▶ _WHAT THE TASK REQUIRES_
Copy all of the entries that follow, exactly.

▶ _MATERIAL SUPPLIED_

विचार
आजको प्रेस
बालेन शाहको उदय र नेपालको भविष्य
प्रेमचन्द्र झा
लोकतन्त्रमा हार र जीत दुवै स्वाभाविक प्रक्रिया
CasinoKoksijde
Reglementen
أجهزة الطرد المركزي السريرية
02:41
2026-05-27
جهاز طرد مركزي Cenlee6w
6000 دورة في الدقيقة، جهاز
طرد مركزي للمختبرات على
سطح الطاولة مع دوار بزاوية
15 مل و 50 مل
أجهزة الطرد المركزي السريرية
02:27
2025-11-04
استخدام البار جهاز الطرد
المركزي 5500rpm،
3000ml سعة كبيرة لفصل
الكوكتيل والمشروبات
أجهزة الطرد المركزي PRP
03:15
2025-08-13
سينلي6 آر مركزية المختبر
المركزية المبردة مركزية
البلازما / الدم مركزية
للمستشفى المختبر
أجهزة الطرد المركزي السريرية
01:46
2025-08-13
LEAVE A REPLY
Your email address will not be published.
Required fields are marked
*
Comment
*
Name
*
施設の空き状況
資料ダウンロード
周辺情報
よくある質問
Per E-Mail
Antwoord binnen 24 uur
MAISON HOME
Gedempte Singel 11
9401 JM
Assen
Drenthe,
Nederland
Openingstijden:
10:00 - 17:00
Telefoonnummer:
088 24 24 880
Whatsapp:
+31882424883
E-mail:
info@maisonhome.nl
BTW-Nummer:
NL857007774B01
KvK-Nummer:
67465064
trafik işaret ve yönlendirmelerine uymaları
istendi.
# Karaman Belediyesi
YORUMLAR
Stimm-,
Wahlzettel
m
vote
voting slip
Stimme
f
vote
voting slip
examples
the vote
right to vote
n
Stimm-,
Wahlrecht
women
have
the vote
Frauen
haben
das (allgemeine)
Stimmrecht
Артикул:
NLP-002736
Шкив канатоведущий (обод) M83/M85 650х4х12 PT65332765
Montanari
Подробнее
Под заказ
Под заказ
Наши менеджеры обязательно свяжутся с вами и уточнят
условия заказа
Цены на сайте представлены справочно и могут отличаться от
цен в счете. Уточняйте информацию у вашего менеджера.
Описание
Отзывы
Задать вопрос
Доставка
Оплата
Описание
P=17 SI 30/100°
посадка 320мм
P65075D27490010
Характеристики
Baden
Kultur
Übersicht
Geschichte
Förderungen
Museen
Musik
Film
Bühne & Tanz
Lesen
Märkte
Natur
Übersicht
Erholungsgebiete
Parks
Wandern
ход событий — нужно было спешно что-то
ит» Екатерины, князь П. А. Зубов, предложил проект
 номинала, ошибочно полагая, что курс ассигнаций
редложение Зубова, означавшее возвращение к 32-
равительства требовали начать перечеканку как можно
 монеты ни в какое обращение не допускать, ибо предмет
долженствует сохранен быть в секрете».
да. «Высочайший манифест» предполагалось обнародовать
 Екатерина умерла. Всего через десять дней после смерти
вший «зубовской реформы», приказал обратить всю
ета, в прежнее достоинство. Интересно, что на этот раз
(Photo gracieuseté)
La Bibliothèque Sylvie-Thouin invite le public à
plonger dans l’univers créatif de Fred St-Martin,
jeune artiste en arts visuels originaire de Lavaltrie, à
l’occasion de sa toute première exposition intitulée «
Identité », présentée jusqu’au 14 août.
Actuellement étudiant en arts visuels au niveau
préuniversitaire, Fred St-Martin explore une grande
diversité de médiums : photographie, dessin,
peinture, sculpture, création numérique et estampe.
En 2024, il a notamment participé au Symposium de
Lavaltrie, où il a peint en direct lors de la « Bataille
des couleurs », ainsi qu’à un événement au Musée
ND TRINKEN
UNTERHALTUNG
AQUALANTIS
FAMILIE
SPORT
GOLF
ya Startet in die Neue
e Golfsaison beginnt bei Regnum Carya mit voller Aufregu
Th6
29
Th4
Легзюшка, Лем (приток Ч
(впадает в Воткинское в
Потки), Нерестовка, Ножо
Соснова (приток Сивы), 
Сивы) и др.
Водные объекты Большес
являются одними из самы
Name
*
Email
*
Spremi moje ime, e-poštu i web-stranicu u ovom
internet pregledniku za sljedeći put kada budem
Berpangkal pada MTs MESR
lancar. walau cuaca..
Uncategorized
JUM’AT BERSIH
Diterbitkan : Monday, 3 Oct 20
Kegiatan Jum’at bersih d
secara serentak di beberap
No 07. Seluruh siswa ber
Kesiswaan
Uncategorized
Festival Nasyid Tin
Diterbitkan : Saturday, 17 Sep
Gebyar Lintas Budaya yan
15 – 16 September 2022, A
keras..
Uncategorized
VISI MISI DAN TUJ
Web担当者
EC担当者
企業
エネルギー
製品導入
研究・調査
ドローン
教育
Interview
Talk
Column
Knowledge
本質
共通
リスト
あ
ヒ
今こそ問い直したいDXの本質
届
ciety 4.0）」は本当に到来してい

▶ _ANSWER FOR THE TASK_
विचार
आजको प्रेस
बालेन शाहको उदय र नेपालको भविष्य
प्रेमचन्द्र झा
लोकतन्त्रमा हार र जीत दुवै स्वाभाविक प्रक्रिया
CasinoKoksijde
Reglementen
أجهزة الطرد المركزي السريرية
02:41
2026-05-27
جهاز طرد مركزي Cenlee6w
6000 دورة في الدقيقة، جهاز
طرد مركزي للمختبرات على
سطح الطاولة مع دوار بزاوية
15 مل و 50 مل
أجهزة الطرد المركزي السريرية
02:27
2025-11-04
استخدام البار جهاز الطرد
المركزي 5500rpm،
3000ml سعة كبيرة لفصل
الكوكتيل والمشروبات
أجهزة الطرد المركزي PRP
03:15
2025-08-13
سينلي6 آر مركزية المختبر
المركزية المبردة مركزية
البلازما / الدم مركزية
للمستشفى المختبر
أجهزة الطرد المركزي السريرية
01:46
2025-08-13
LEAVE A REPLY
Your email address will not be published.
Required fields are marked
*
Comment
*
Name
*
施設の空き状況
資料ダウンロード
周辺情報
よくある質問
Per E-Mail
Antwoord binnen 24 uur
MAISON HOME
Gedempte Singel 11
9401 JM
Assen
Drenthe,
Nederland
Openingstijden:
10:00 - 17:00
Telefoonnummer:
088 24 24 880
Whatsapp:
+31882424883
E-mail:
info@maisonhome.nl
BTW-Nummer:
NL857007774B01
KvK-Nummer:
67465064
trafik işaret ve yönlendirmelerine uymaları
istendi.
# Karaman Belediyesi
YORUMLAR
Stimm-,
Wahlzettel
m
vote
voting slip
Stimme
f
vote
voting slip
examples
the vote
right to vote
n
Stimm-,
Wahlrecht
women
have
the vote
Frauen
haben
das (allgemeine)
Stimmrecht
Артикул:
NLP-002736
Шкив канатоведущий (обод) M83/M85 650х4х12 PT65332765
Montanari
Подробнее
Под заказ
Под заказ
Наши менеджеры обязательно свяжутся с вами и уточнят
условия заказа
Цены на сайте представлены справочно и могут отличаться от
цен в счете. Уточняйте информацию у вашего менеджера.
Описание
Отзывы
Задать вопрос
Доставка
Оплата
Описание
P=17 SI 30/100°
посадка 320мм
P65075D27490010
Характеристики
Baden
Kultur
Übersicht
Geschichte
Förderungen
Museen
Musik
Film
Bühne & Tanz
Lesen
Märkte
Natur
Übersicht
Erholungsgebiete
Parks
Wandern
ход событий — нужно было спешно что-то
ит» Екатерины, князь П. А. Зубов, предложил проект
 номинала, ошибочно полагая, что курс ассигнаций
редложение Зубова, означавшее возвращение к 32-
равительства требовали начать перечеканку как можно
 монеты ни в какое обращение не допускать, ибо предмет
долженствует сохранен быть в секрете».
да. «Высочайший манифест» предполагалось обнародовать
 Екатерина умерла. Всего через десять дней после смерти
вший «зубовской реформы», приказал обратить всю
ета, в прежнее достоинство. Интересно, что на этот раз
(Photo gracieuseté)
La Bibliothèque Sylvie-Thouin invite le public à
plonger dans l’univers créatif de Fred St-Martin,
jeune artiste en arts visuels originaire de Lavaltrie, à
l’occasion de sa toute première exposition intitulée «
Identité », présentée jusqu’au 14 août.
Actuellement étudiant en arts visuels au niveau
préuniversitaire, Fred St-Martin explore une grande
diversité de médiums : photographie, dessin,
peinture, sculpture, création numérique et estampe.
En 2024, il a notamment participé au Symposium de
Lavaltrie, où il a peint en direct lors de la « Bataille
des couleurs », ainsi qu’à un événement au Musée
ND TRINKEN
UNTERHALTUNG
AQUALANTIS
FAMILIE
SPORT
GOLF
ya Startet in die Neue
e Golfsaison beginnt bei Regnum Carya mit voller Aufregu
Th6
29
Th4
Легзюшка, Лем (приток Ч
(впадает в Воткинское в
Потки), Нерестовка, Ножо
Соснова (приток Сивы), 
Сивы) и др.
Водные объекты Большес
являются одними из самы
Name
*
Email
*
Spremi moje ime, e-poštu i web-stranicu u ovom
internet pregledniku za sljedeći put kada budem
Berpangkal pada MTs MESR
lancar. walau cuaca..
Uncategorized
JUM’AT BERSIH
Diterbitkan : Monday, 3 Oct 20
Kegiatan Jum’at bersih d
secara serentak di beberap
No 07. Seluruh siswa ber
Kesiswaan
Uncategorized
Festival Nasyid Tin
Diterbitkan : Saturday, 17 Sep
Gebyar Lintas Budaya yan
15 – 16 September 2022, A
keras..
Uncategorized
VISI MISI DAN TUJ
Web担当者
EC担当者
企業
エネルギー
製品導入
研究・調査
ドローン
教育
Interview
Talk
Column
Knowledge
本質
共通
リスト
あ
ヒ
今こそ問い直したいDXの本質
届
ciety 4.0）」は本当に到来してい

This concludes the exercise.